Records from a collection:
....
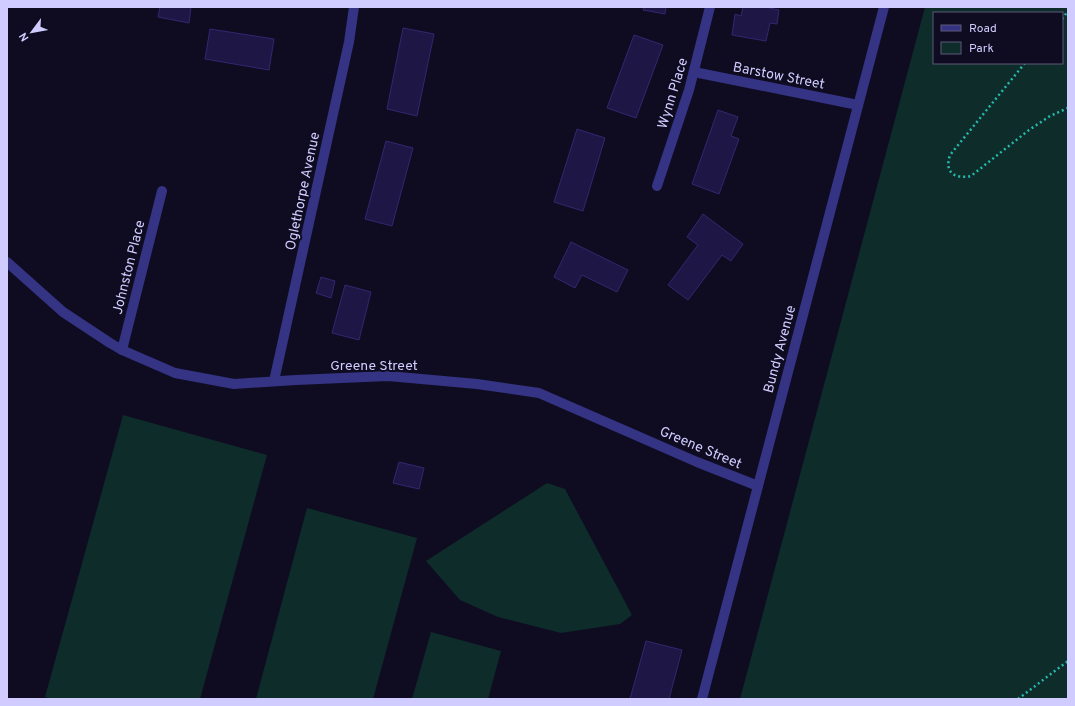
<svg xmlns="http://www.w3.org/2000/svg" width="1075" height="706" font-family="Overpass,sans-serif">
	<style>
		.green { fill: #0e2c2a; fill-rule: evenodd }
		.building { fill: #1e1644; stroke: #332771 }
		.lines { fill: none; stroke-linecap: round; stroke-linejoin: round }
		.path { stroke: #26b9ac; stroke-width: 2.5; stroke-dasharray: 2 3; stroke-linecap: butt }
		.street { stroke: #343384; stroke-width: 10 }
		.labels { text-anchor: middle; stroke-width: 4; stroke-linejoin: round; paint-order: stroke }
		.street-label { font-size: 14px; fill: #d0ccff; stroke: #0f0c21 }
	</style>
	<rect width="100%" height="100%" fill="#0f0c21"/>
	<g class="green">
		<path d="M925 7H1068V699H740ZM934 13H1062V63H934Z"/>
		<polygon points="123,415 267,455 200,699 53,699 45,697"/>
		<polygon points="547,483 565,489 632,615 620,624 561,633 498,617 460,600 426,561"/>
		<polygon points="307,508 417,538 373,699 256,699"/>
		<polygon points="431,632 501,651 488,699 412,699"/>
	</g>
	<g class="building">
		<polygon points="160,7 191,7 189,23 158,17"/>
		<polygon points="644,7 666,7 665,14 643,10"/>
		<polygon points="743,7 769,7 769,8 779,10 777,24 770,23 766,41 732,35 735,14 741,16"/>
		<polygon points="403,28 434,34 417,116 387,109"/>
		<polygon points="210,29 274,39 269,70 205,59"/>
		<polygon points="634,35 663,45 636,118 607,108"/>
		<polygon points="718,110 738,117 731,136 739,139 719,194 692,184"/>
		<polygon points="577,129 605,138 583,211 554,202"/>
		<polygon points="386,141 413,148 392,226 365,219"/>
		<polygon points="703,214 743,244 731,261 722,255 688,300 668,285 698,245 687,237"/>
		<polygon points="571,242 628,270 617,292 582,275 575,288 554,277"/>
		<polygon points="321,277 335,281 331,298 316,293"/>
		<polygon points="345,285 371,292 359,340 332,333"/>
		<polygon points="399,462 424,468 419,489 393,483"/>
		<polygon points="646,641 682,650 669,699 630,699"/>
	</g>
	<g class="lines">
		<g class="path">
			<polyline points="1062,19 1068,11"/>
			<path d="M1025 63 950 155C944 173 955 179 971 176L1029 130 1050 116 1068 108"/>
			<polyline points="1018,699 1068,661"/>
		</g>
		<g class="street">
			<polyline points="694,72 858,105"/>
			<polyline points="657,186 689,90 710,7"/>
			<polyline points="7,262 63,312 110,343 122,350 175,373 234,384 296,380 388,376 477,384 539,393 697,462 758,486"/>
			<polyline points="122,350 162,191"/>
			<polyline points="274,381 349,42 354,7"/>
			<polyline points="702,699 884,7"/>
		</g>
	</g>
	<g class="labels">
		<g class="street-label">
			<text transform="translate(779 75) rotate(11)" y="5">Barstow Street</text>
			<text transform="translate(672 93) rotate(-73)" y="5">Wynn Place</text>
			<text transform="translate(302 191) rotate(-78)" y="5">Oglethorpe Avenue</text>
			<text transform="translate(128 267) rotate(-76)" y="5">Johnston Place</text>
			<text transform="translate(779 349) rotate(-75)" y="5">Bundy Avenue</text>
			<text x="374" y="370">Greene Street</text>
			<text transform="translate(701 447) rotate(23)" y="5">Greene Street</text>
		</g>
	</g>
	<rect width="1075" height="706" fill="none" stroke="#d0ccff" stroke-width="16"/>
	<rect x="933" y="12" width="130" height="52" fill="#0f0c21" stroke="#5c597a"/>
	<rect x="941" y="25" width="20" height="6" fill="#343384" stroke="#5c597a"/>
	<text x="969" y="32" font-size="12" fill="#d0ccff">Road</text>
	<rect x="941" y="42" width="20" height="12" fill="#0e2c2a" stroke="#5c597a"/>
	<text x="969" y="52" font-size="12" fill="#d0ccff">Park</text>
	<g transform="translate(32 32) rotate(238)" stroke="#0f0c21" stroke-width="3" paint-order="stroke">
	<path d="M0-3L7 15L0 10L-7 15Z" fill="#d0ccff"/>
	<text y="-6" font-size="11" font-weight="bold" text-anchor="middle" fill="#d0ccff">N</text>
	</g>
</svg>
....
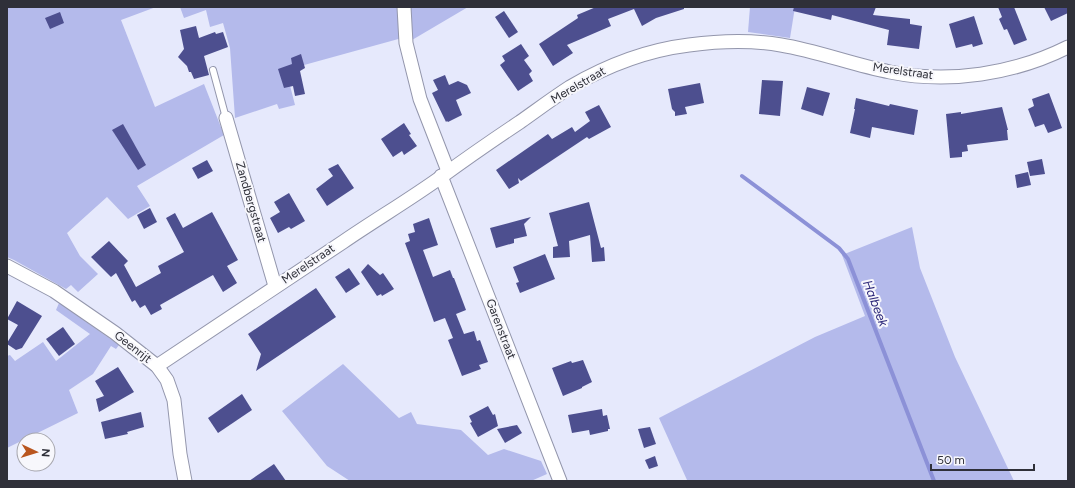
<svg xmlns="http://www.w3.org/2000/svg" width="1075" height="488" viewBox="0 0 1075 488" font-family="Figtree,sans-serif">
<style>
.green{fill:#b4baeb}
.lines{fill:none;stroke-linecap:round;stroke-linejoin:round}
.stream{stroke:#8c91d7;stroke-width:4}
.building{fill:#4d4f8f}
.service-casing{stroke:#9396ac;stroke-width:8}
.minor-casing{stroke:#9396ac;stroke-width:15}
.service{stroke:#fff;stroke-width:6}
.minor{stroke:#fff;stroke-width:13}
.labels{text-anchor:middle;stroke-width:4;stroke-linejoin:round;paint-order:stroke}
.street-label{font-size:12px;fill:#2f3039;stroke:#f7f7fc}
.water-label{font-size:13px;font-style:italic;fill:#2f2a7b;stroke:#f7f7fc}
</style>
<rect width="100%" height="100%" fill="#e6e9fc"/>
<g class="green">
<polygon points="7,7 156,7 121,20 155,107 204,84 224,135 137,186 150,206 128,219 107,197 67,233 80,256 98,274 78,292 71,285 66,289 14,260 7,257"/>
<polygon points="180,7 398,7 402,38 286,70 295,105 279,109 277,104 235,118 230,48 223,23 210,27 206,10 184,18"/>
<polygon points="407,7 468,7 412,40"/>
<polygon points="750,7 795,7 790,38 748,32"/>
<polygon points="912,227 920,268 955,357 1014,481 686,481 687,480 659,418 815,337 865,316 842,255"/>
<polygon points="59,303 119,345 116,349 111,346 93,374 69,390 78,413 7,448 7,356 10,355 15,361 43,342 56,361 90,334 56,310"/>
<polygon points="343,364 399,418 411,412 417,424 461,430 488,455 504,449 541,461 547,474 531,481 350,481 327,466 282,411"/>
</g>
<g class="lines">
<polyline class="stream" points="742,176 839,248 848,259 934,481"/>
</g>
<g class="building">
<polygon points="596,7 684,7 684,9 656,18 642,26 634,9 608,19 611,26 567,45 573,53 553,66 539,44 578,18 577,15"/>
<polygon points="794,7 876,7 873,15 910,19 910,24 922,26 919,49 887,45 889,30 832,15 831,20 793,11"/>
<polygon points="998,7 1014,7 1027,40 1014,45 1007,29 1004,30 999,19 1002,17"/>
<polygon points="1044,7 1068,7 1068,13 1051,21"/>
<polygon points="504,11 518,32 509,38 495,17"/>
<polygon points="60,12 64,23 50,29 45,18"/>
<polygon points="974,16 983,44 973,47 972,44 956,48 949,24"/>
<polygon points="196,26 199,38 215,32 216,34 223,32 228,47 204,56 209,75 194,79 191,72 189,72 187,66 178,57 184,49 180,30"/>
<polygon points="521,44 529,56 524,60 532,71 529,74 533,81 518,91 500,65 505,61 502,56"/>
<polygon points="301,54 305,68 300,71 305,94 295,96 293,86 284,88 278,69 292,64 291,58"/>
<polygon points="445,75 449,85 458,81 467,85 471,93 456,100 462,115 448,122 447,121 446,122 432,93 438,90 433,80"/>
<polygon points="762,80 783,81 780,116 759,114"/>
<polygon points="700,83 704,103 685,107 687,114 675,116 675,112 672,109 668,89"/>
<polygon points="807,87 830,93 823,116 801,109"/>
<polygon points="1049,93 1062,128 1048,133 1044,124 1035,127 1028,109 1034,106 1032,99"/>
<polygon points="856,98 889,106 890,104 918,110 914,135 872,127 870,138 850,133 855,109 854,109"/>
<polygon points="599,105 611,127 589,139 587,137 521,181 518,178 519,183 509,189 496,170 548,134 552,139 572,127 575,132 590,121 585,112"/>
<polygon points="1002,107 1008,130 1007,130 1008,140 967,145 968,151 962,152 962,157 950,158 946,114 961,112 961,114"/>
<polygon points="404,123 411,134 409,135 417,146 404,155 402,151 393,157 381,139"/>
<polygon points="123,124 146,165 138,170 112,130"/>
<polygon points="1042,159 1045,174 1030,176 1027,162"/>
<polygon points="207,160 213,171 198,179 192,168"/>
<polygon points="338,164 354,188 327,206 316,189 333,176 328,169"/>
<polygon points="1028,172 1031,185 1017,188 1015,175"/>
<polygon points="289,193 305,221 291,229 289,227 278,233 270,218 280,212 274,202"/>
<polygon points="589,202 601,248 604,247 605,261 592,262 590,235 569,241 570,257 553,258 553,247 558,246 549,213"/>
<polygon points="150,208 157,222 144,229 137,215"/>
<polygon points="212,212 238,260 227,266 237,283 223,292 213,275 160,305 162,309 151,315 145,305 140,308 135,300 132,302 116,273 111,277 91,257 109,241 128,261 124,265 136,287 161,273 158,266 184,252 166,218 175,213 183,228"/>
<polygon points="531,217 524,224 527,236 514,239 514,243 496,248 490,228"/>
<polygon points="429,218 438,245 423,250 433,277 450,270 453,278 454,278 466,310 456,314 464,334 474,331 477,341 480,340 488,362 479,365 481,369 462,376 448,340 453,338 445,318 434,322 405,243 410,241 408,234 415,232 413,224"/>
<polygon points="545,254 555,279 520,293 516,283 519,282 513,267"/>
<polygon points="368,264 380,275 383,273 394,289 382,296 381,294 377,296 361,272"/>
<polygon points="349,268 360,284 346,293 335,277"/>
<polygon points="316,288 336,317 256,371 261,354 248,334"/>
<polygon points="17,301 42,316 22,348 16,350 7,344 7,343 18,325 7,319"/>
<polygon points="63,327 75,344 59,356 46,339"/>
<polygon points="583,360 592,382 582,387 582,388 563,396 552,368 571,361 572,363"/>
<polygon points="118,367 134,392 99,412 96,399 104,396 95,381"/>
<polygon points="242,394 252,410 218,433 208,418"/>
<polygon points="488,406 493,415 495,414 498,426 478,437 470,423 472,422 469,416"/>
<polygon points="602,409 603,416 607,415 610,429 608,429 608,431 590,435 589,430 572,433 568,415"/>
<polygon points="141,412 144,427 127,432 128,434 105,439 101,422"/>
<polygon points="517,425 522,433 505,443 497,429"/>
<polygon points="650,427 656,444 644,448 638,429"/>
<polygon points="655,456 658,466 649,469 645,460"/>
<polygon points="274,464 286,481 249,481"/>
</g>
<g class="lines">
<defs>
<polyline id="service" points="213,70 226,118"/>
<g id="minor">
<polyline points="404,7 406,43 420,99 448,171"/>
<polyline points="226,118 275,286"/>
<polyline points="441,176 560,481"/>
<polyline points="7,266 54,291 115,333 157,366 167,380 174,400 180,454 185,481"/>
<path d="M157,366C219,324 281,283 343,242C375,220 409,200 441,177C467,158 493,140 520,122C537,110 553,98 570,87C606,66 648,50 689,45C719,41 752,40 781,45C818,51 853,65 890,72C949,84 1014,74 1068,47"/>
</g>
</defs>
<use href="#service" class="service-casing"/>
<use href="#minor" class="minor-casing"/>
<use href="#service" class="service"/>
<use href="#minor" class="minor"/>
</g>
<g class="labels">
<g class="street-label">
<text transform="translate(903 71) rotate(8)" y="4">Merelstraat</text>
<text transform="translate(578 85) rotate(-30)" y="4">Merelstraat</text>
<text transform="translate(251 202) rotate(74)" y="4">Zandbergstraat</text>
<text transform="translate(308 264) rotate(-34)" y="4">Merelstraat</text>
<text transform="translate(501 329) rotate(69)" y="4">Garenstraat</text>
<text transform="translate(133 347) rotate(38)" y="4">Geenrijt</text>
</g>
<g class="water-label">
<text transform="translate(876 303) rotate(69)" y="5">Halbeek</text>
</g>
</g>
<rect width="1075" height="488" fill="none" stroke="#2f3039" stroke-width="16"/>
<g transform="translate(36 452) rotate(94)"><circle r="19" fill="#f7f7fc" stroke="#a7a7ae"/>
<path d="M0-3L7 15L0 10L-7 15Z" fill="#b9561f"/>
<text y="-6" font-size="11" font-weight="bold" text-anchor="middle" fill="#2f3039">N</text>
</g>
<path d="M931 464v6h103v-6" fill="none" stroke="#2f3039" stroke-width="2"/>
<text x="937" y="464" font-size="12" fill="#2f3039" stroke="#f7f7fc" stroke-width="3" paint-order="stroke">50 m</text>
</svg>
....
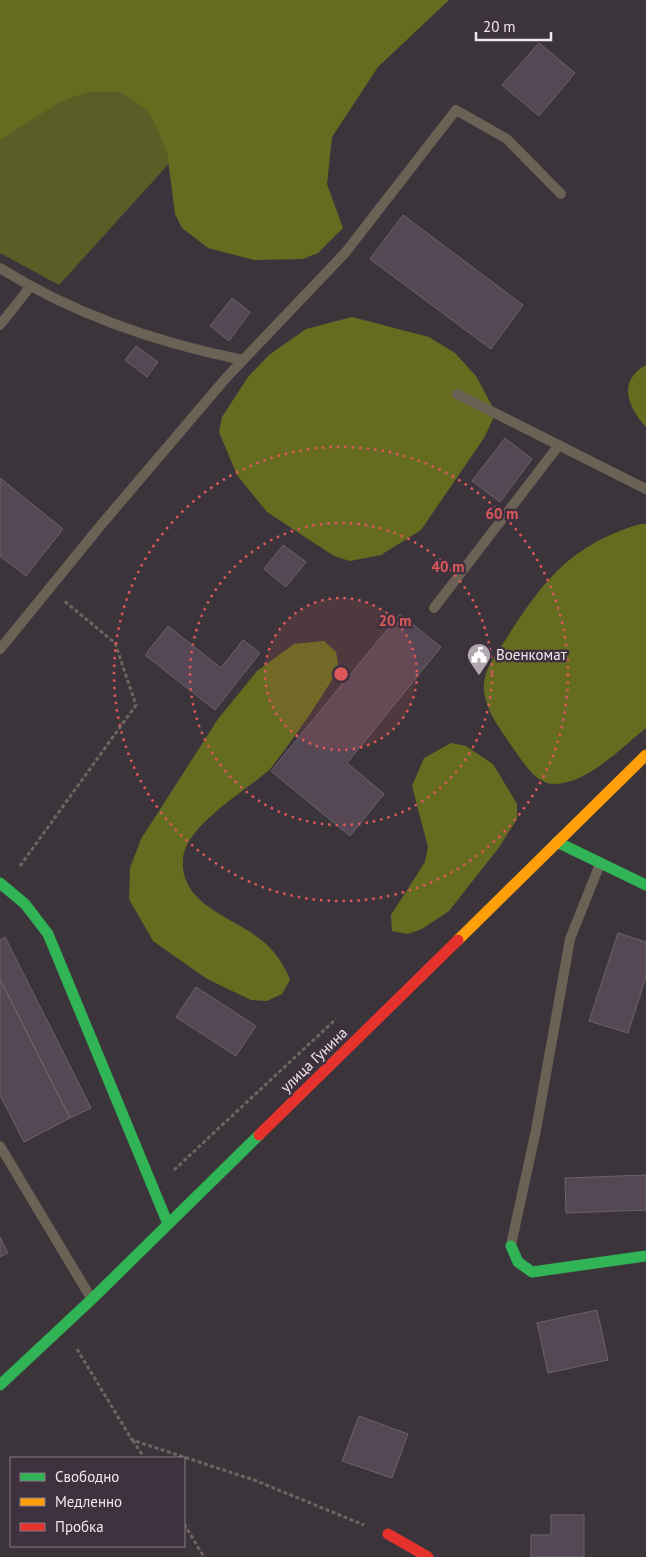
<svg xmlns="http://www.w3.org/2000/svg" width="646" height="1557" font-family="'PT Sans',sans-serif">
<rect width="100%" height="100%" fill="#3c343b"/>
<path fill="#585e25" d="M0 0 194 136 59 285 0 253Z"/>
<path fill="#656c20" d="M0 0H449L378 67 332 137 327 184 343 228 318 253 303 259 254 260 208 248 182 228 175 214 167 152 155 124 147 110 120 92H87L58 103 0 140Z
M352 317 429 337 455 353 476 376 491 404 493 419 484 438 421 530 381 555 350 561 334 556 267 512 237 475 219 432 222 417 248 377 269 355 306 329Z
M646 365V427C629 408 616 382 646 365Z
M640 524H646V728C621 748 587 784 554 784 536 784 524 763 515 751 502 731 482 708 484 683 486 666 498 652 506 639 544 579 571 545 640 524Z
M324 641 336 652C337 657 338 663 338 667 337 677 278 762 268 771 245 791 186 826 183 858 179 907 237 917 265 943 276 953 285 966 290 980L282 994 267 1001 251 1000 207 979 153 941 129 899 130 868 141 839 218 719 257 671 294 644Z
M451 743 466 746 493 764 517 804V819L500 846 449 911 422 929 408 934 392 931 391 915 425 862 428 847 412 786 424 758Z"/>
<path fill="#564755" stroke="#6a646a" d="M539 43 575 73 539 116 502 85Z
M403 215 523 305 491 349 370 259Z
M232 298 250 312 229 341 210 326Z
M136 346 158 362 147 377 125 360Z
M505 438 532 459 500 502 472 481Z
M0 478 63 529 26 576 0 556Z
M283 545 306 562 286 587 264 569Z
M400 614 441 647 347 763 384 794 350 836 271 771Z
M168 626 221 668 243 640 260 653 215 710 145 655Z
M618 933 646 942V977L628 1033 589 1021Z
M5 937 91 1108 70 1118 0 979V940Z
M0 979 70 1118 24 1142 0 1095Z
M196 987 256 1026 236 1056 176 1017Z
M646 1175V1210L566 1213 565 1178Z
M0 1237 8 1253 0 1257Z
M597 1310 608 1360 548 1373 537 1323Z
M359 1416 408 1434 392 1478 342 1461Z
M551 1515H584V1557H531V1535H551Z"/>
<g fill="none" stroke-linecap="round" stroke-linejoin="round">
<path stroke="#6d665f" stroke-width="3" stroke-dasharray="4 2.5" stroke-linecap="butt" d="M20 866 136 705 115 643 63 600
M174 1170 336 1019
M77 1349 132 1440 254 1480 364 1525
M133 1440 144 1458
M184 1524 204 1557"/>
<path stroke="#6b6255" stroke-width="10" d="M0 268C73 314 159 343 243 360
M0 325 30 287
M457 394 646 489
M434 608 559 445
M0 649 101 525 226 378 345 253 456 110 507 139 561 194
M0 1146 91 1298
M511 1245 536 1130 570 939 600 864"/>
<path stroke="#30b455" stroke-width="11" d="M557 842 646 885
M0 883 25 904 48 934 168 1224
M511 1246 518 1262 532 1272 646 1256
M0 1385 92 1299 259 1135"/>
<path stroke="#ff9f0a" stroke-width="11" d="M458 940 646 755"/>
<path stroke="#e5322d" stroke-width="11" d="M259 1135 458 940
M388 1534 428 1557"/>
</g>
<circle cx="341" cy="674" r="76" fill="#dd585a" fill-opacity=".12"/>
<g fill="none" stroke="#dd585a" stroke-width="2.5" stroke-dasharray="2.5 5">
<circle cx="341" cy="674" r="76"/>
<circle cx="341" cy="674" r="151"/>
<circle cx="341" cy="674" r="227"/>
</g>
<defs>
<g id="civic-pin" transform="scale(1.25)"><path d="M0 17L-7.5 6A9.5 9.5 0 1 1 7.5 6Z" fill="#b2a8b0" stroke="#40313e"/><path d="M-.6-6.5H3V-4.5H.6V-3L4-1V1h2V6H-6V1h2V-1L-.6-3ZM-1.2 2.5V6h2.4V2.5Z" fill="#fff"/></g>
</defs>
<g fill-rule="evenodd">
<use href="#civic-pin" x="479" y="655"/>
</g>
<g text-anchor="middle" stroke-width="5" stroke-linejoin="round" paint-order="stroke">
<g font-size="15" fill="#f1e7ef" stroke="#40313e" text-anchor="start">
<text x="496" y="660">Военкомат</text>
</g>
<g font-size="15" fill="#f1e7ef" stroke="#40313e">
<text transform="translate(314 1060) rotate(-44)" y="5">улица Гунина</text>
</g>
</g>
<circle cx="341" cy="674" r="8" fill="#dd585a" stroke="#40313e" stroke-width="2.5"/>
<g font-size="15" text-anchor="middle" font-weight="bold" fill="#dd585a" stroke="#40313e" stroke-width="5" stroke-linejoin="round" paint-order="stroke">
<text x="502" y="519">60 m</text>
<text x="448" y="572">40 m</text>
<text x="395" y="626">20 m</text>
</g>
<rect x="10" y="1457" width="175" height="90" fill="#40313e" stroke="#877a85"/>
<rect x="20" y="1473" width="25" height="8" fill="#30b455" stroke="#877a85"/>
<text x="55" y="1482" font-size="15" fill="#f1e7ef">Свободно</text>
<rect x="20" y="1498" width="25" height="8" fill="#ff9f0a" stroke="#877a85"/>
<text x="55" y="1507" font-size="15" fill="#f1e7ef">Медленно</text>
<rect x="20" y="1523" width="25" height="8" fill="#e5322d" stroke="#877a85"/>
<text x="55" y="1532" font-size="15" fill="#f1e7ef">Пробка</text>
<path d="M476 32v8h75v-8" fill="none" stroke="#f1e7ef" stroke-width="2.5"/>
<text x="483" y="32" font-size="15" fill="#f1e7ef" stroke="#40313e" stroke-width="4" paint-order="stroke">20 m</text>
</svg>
....
*TASK OBJECTIVE*
If a line above includes the word "lines", count it; then give the final number by itself.

*TASK RESPONSE*
5